Fünf Jahre nach den Geziprotesten - Was vom Aufstand übrig blieb

Hintergrund

Vor fünf Jahren war der Taksimplatz noch Schauplatz der Proteste rund um den Gezipark. Einige der Aktivistinnen und Aktivisten von damals fragen sich zu Recht, was noch von Gezi bleibt.

Taksimplatz - Bau einer Moschee

Wer in diesen Tagen in Istanbul den Taksimplatz betritt, findet sich inmitten zweier Baustellen wieder. Auf der einen Seite ziehen Bauarbeiter in atemberaubender Geschwindigkeit den Traum aller türkischen Islamisten, eine große Moschee im osmanischen Stil hoch. Auf der anderen Seite des Platzes sind seit einigen Wochen die Bagger dabei, das Atatürk-Kulturzentrum, Symbol der alten kemalistischen Republik, abzureißen. Hier soll ein neuer, glitzernder Kulturpalast aus Glas und Stahl entstehen, der die Modernisierungsfantasien der herrschenden AK-Partei verkörpert.

Machtbeweis des türkischen Präsidenten

Diese beiden Baustellen stehen symbolisch für die politischen Veränderungen der letzten Jahre im Land. Zum einen für die Politisierung des Islams, der auf Drängen Präsident Erdoğans seine „neue Türkei“ prägen soll und der Rückgriff auf eine imaginierte, glanzvolle historische Vergangenheit –nicht umsonst gibt es nur weniger als eine Handvoll von Moscheebauten in der Türkei, die sich einer modernen Architektur bedienen - und zum anderen für einen entfesselten Modernisierungskapitalismus, der in erster Linie beweisen soll, dass die Türkei eine globale Zukunftsmacht ist. Auch wenn ähnliche Bauprojekte schon seit Jahren im ganzen Land aus dem Boden sprießen, so ist, was jetzt am Taksimplatz geschieht, noch einmal etwas ganz Besonderes.
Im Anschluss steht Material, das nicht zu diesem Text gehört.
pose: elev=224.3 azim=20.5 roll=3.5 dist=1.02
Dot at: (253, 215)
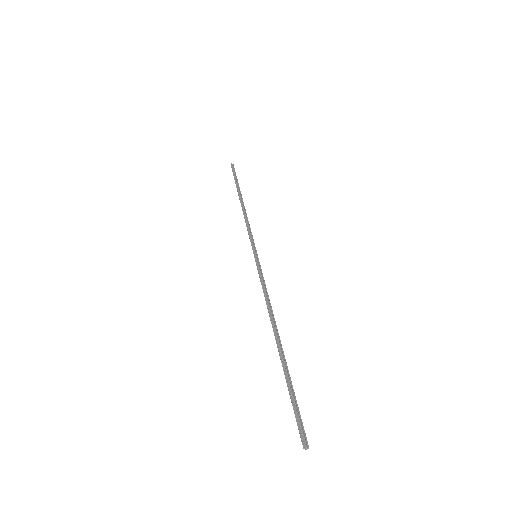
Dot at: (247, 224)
Denn der Platz ist nicht nur das traditionsreiche Herz der türkischen Republik, er war und ist noch immer der Ort, an dem Stadtpolitik weit über sich hinausweist und nationale Mythen gebiert. Die Bauwerke, die man jetzt errichtet, sind damit vor allem ein Machtbeweis des türkischen Präsidenten, dass seine Interpretation einer islamischen, national-türkischen Moderne das Herz der Stadt und damit das des Landes dominieren soll.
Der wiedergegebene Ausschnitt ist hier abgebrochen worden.